Troubleshoot AOVPN issues

  • Error code: 800 - The remote connection was not made because the attempted VPN tunnels failed. The VPN server might be unreachable. If this connection is trying to use an L2TP/IPsec tunnel, the security parameters required for IPsec negotiation might not be configured correctly.

  • Error code: 809 - The network connection between your computer and the VPN server could not be established because the remote server is not responding. This could occur because one of the network devices (such as a firewall, NAT, or router) between your computer and the remote server is not configured to allow VPN connections. Contact your administrator or your service provider to determine which device is causing the problem.

  • Error code: 812 - Can't connect to AOVPN. The connection was prevented because of a policy that's configured on your RAS or VPN server. Specifically, the authentication method that the server used to verify your user name and password don't match the authentication method that's configured in your connection profile. Notify the administrator of the RAS server about this error.

  • Error code: 13806 - IKE didn't find a valid machine certificate. Contact your network security administrator about how to install a valid certificate in the appropriate certificate store.

  • Error code: 13801 - IKE authentication credentials are unacceptable.

  • Error code: 0x80070040 - The server certificate does not have Server Authentication as one of its certificate usage entries.

  • Error code: 0x800B0109 - The VPN client is joined to a Active Directory domain that publishes trusted root certificates, such as from an enterprise CA. On all domain members, the certificate is automatically installed in the Trusted Root Certification Authorities store. However, if the computer is not joined to the domain, or if you use an alternative certificate chain, you may experience this issue.

  • Always On VPN client connection issues - A small misconfiguration can cause the client connection to fail. Finding the cause can be challenging. An AOVPN client goes through several steps before it establishes a connection.

  • Unable to delete the certificate from the VPN connectivity blade - Certificates on the VPN connectivity blade cannot be deleted. (Microsoft Entra Conditional Access connection issues.)

Data collection

Before contacting Microsoft support, you can gather information about your issue.


  1. TSS must be run by accounts with administrator privileges on the local system, and EULA must be accepted (once EULA is accepted, TSS won't prompt again).
  2. We recommend the local machine RemoteSigned PowerShell execution policy.

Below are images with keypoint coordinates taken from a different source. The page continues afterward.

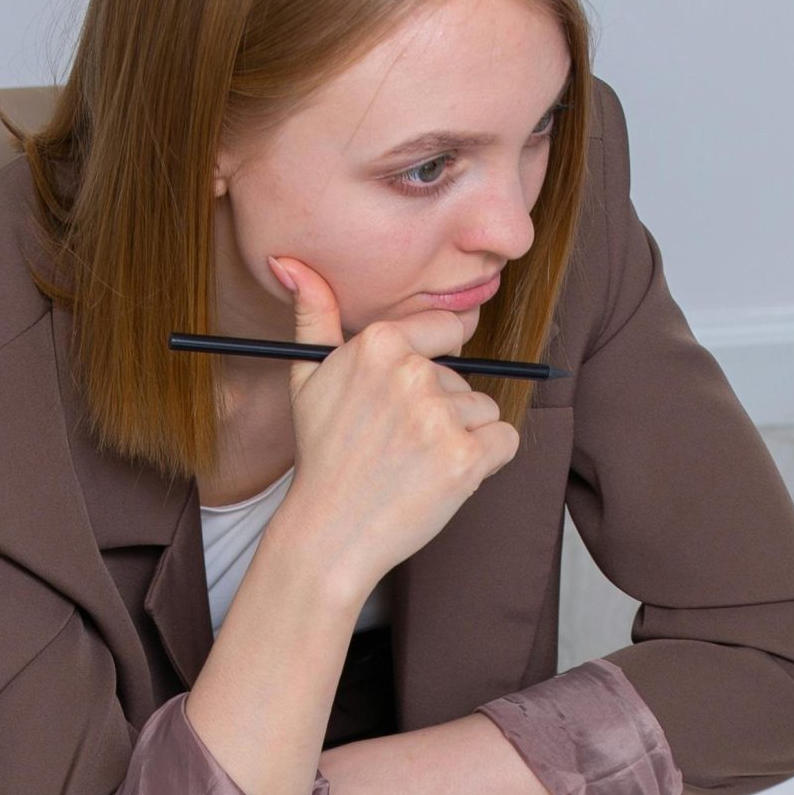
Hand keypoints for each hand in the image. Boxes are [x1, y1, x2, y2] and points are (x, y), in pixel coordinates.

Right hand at [266, 257, 518, 608]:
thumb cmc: (323, 456)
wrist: (330, 531)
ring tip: (417, 464)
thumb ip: (313, 316)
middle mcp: (412, 373)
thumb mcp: (307, 376)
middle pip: (464, 380)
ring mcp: (441, 417)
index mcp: (380, 343)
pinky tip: (446, 476)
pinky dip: (488, 460)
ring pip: (485, 411)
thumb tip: (288, 262)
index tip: (421, 395)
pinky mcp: (466, 458)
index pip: (447, 328)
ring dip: (464, 438)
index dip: (440, 363)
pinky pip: (505, 441)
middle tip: (400, 446)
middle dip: (444, 412)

If the current PowerShell execution policy doesn't allow running TSS, take the following actions:

  • Set the RemoteSigned execution policy for the process level by running the cmdlet PS C:\> Set-ExecutionPolicy -scope Process -ExecutionPolicy RemoteSigned.
  • To verify if the change takes effect, run the cmdlet PS C:\> Get-ExecutionPolicy -List.
  • Because the process level permissions only apply to the current PowerShell session, once the given PowerShell window in which TSS runs is closed, the assigned permission for the process level will also go back to the previously configured state.

Gather key information before contacting Microsoft support

  1. Download TSS on all nodes and unzip it in the C:\tss folder.

  2. Open the C:\tss folder from an elevated PowerShell command prompt.

  3. Start the traces on the client and the server by using the following cmdlets:

    • Client:

      TSS.ps1 -Scenario NET_VPN
    • Server:

      TSS.ps1 -Scenario NET_RAS
  4. Accept the EULA if the traces are run for the first time on the server or the client.

  5. Allow recording (PSR or video).

  6. Reproduce the issue before entering Y.


    If you collect logs on both the client and the server, wait for this message on both nodes before reproducing the issue.

  7. Enter Y to finish the log collection after the issue is reproduced.

The traces will be stored in a zip file in the C:\MS_DATA folder, which can be uploaded to the workspace for analysis.